#### MATERIAL TO PROCESS ####

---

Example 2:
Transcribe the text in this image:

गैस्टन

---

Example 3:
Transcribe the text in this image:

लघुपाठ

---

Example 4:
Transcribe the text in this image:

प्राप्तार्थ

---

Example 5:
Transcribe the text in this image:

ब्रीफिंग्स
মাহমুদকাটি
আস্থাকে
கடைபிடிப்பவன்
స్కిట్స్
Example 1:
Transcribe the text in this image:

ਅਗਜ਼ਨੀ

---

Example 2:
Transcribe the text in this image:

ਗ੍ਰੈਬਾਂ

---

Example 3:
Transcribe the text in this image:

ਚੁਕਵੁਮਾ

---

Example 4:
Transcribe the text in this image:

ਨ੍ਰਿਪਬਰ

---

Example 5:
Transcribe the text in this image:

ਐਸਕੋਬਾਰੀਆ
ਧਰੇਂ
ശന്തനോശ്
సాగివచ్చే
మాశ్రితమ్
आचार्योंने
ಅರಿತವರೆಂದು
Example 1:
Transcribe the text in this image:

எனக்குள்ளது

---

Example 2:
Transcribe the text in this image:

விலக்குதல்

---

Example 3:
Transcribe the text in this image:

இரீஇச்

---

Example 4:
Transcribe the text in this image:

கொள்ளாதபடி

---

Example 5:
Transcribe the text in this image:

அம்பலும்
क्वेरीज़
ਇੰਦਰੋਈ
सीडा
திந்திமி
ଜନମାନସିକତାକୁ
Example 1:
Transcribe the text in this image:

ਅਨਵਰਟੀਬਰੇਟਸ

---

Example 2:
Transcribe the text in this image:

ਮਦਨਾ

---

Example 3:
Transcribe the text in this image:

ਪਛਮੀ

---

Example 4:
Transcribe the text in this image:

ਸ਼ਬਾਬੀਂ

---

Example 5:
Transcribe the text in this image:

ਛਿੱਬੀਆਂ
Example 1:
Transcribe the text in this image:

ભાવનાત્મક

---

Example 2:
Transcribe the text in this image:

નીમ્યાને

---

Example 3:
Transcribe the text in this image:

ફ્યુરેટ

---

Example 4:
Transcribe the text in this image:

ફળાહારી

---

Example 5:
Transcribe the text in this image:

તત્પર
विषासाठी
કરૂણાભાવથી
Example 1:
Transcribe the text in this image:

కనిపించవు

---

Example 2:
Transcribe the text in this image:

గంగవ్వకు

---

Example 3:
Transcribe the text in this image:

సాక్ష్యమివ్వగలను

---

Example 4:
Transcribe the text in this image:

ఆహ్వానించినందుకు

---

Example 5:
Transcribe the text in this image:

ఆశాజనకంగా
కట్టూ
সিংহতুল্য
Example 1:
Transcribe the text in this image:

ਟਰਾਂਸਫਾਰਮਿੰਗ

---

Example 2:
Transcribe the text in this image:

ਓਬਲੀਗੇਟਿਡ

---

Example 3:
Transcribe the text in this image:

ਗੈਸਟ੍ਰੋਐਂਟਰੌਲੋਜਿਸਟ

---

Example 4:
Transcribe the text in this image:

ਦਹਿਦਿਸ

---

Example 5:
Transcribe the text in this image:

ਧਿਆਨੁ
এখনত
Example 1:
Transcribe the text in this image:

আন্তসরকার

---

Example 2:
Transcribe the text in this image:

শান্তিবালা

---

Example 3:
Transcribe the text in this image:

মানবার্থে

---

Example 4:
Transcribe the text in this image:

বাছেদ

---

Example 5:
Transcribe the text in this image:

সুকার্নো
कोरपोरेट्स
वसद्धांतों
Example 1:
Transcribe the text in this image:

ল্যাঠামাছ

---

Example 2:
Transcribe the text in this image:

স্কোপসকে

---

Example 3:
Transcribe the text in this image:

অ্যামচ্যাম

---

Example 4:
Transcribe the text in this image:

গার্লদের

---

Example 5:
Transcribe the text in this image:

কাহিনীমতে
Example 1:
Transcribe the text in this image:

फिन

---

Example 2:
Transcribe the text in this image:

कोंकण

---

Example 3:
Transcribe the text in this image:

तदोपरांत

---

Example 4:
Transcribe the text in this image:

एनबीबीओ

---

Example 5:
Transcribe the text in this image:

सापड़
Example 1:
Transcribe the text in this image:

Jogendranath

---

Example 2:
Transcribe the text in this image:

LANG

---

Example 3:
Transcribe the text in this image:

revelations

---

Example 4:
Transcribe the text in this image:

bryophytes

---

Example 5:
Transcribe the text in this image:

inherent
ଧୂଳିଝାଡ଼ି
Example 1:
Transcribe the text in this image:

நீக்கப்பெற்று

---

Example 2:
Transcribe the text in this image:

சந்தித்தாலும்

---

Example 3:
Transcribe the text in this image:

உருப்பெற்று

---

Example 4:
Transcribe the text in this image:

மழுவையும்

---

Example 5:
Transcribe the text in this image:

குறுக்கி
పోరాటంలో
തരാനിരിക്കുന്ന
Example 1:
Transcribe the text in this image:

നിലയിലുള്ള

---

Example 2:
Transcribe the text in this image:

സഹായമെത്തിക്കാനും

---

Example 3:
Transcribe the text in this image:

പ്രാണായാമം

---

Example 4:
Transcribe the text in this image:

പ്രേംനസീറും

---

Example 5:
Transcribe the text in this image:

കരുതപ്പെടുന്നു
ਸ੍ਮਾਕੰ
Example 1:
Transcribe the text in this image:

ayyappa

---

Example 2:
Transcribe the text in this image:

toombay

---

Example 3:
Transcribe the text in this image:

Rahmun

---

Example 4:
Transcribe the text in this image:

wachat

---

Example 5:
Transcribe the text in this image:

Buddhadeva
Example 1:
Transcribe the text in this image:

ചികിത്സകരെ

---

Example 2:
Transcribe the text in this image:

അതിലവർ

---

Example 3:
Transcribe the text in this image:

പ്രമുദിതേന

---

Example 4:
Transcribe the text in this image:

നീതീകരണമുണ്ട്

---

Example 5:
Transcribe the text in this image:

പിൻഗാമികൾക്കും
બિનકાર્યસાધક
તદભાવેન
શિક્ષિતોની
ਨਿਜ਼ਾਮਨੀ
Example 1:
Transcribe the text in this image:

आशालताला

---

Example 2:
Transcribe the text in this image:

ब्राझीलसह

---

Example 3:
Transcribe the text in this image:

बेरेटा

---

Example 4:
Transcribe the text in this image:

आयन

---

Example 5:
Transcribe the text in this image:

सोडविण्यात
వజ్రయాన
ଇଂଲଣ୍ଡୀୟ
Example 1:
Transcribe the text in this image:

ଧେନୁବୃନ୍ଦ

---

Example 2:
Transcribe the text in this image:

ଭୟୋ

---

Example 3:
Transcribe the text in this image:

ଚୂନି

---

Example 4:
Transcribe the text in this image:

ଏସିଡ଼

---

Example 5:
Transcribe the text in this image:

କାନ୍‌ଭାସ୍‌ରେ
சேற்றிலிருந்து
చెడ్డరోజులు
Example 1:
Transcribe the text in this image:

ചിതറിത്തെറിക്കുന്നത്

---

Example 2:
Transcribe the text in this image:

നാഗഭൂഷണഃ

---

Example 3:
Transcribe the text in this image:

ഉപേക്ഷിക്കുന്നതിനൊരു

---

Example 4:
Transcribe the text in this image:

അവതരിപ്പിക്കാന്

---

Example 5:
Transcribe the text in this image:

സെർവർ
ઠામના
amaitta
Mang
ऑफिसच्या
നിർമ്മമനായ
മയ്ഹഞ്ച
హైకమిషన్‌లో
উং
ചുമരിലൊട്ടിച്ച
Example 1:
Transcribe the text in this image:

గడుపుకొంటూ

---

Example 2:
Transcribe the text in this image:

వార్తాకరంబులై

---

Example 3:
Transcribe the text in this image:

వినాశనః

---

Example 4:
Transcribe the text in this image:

####

Take the records above and copy them out exactly.

---

Example 2:
Transcribe the text in this image:

गैस्टन

---

Example 3:
Transcribe the text in this image:

लघुपाठ

---

Example 4:
Transcribe the text in this image:

प्राप्तार्थ

---

Example 5:
Transcribe the text in this image:

ब्रीफिंग्स
মাহমুদকাটি
আস্থাকে
கடைபிடிப்பவன்
స్కిట్స్
Example 1:
Transcribe the text in this image:

ਅਗਜ਼ਨੀ

---

Example 2:
Transcribe the text in this image:

ਗ੍ਰੈਬਾਂ

---

Example 3:
Transcribe the text in this image:

ਚੁਕਵੁਮਾ

---

Example 4:
Transcribe the text in this image:

ਨ੍ਰਿਪਬਰ

---

Example 5:
Transcribe the text in this image:

ਐਸਕੋਬਾਰੀਆ
ਧਰੇਂ
ശന്തനോശ്
సాగివచ్చే
మాశ్రితమ్
आचार्योंने
ಅರಿತವರೆಂದು
Example 1:
Transcribe the text in this image:

எனக்குள்ளது

---

Example 2:
Transcribe the text in this image:

விலக்குதல்

---

Example 3:
Transcribe the text in this image:

இரீஇச்

---

Example 4:
Transcribe the text in this image:

கொள்ளாதபடி

---

Example 5:
Transcribe the text in this image:

அம்பலும்
क्वेरीज़
ਇੰਦਰੋਈ
सीडा
திந்திமி
ଜନମାନସିକତାକୁ
Example 1:
Transcribe the text in this image:

ਅਨਵਰਟੀਬਰੇਟਸ

---

Example 2:
Transcribe the text in this image:

ਮਦਨਾ

---

Example 3:
Transcribe the text in this image:

ਪਛਮੀ

---

Example 4:
Transcribe the text in this image:

ਸ਼ਬਾਬੀਂ

---

Example 5:
Transcribe the text in this image:

ਛਿੱਬੀਆਂ
Example 1:
Transcribe the text in this image:

ભાવનાત્મક

---

Example 2:
Transcribe the text in this image:

નીમ્યાને

---

Example 3:
Transcribe the text in this image:

ફ્યુરેટ

---

Example 4:
Transcribe the text in this image:

ફળાહારી

---

Example 5:
Transcribe the text in this image:

તત્પર
विषासाठी
કરૂણાભાવથી
Example 1:
Transcribe the text in this image:

కనిపించవు

---

Example 2:
Transcribe the text in this image:

గంగవ్వకు

---

Example 3:
Transcribe the text in this image:

సాక్ష్యమివ్వగలను

---

Example 4:
Transcribe the text in this image:

ఆహ్వానించినందుకు

---

Example 5:
Transcribe the text in this image:

ఆశాజనకంగా
కట్టూ
সিংহতুল্য
Example 1:
Transcribe the text in this image:

ਟਰਾਂਸਫਾਰਮਿੰਗ

---

Example 2:
Transcribe the text in this image:

ਓਬਲੀਗੇਟਿਡ

---

Example 3:
Transcribe the text in this image:

ਗੈਸਟ੍ਰੋਐਂਟਰੌਲੋਜਿਸਟ

---

Example 4:
Transcribe the text in this image:

ਦਹਿਦਿਸ

---

Example 5:
Transcribe the text in this image:

ਧਿਆਨੁ
এখনত
Example 1:
Transcribe the text in this image:

আন্তসরকার

---

Example 2:
Transcribe the text in this image:

শান্তিবালা

---

Example 3:
Transcribe the text in this image:

মানবার্থে

---

Example 4:
Transcribe the text in this image:

বাছেদ

---

Example 5:
Transcribe the text in this image:

সুকার্নো
कोरपोरेट्स
वसद्धांतों
Example 1:
Transcribe the text in this image:

ল্যাঠামাছ

---

Example 2:
Transcribe the text in this image:

স্কোপসকে

---

Example 3:
Transcribe the text in this image:

অ্যামচ্যাম

---

Example 4:
Transcribe the text in this image:

গার্লদের

---

Example 5:
Transcribe the text in this image:

কাহিনীমতে
Example 1:
Transcribe the text in this image:

फिन

---

Example 2:
Transcribe the text in this image:

कोंकण

---

Example 3:
Transcribe the text in this image:

तदोपरांत

---

Example 4:
Transcribe the text in this image:

एनबीबीओ

---

Example 5:
Transcribe the text in this image:

सापड़
Example 1:
Transcribe the text in this image:

Jogendranath

---

Example 2:
Transcribe the text in this image:

LANG

---

Example 3:
Transcribe the text in this image:

revelations

---

Example 4:
Transcribe the text in this image:

bryophytes

---

Example 5:
Transcribe the text in this image:

inherent
ଧୂଳିଝାଡ଼ି
Example 1:
Transcribe the text in this image:

நீக்கப்பெற்று

---

Example 2:
Transcribe the text in this image:

சந்தித்தாலும்

---

Example 3:
Transcribe the text in this image:

உருப்பெற்று

---

Example 4:
Transcribe the text in this image:

மழுவையும்

---

Example 5:
Transcribe the text in this image:

குறுக்கி
పోరాటంలో
തരാനിരിക്കുന്ന
Example 1:
Transcribe the text in this image:

നിലയിലുള്ള

---

Example 2:
Transcribe the text in this image:

സഹായമെത്തിക്കാനും

---

Example 3:
Transcribe the text in this image:

പ്രാണായാമം

---

Example 4:
Transcribe the text in this image:

പ്രേംനസീറും

---

Example 5:
Transcribe the text in this image:

കരുതപ്പെടുന്നു
ਸ੍ਮਾਕੰ
Example 1:
Transcribe the text in this image:

ayyappa

---

Example 2:
Transcribe the text in this image:

toombay

---

Example 3:
Transcribe the text in this image:

Rahmun

---

Example 4:
Transcribe the text in this image:

wachat

---

Example 5:
Transcribe the text in this image:

Buddhadeva
Example 1:
Transcribe the text in this image:

ചികിത്സകരെ

---

Example 2:
Transcribe the text in this image:

അതിലവർ

---

Example 3:
Transcribe the text in this image:

പ്രമുദിതേന

---

Example 4:
Transcribe the text in this image:

നീതീകരണമുണ്ട്

---

Example 5:
Transcribe the text in this image:

പിൻഗാമികൾക്കും
બિનકાર્યસાધક
તદભાવેન
શિક્ષિતોની
ਨਿਜ਼ਾਮਨੀ
Example 1:
Transcribe the text in this image:

आशालताला

---

Example 2:
Transcribe the text in this image:

ब्राझीलसह

---

Example 3:
Transcribe the text in this image:

बेरेटा

---

Example 4:
Transcribe the text in this image:

आयन

---

Example 5:
Transcribe the text in this image:

सोडविण्यात
వజ్రయాన
ଇଂଲଣ୍ଡୀୟ
Example 1:
Transcribe the text in this image:

ଧେନୁବୃନ୍ଦ

---

Example 2:
Transcribe the text in this image:

ଭୟୋ

---

Example 3:
Transcribe the text in this image:

ଚୂନି

---

Example 4:
Transcribe the text in this image:

ଏସିଡ଼

---

Example 5:
Transcribe the text in this image:

କାନ୍‌ଭାସ୍‌ରେ
சேற்றிலிருந்து
చెడ్డరోజులు
Example 1:
Transcribe the text in this image:

ചിതറിത്തെറിക്കുന്നത്

---

Example 2:
Transcribe the text in this image:

നാഗഭൂഷണഃ

---

Example 3:
Transcribe the text in this image:

ഉപേക്ഷിക്കുന്നതിനൊരു

---

Example 4:
Transcribe the text in this image:

അവതരിപ്പിക്കാന്

---

Example 5:
Transcribe the text in this image:

സെർവർ
ઠામના
amaitta
Mang
ऑफिसच्या
നിർമ്മമനായ
മയ്ഹഞ്ച
హైకమిషన్‌లో
উং
ചുമരിലൊട്ടിച്ച
Example 1:
Transcribe the text in this image:

గడుపుకొంటూ

---

Example 2:
Transcribe the text in this image:

వార్తాకరంబులై

---

Example 3:
Transcribe the text in this image:

వినాశనః

---

Example 4:
Transcribe the text in this image:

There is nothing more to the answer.